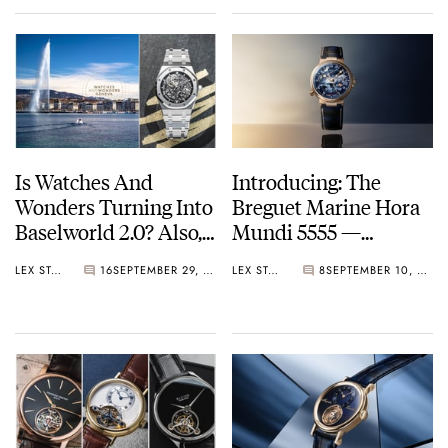
Is Watches And
Introducing: The
Wonders Turning Into
Breguet Marine Hora
Baselworld 2.0? Also,
Mundi 5555 —
Audemars Piguet Is
Connecting Earth, Sky,
LEX STOLK
16
SEPTEMBER 29, 2025
LEX STOLK
8
SEPTEMBER 10, 2025
Back
And Sea In A Top-
Notch Travel Watch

--------

→ TASK DETAILS
Every line above that includes the string "SEPTEMBER" needs to be copied.

→ ANSWER TO THIS TASK
SEPTEMBER 29, 2025
SEPTEMBER 10, 2025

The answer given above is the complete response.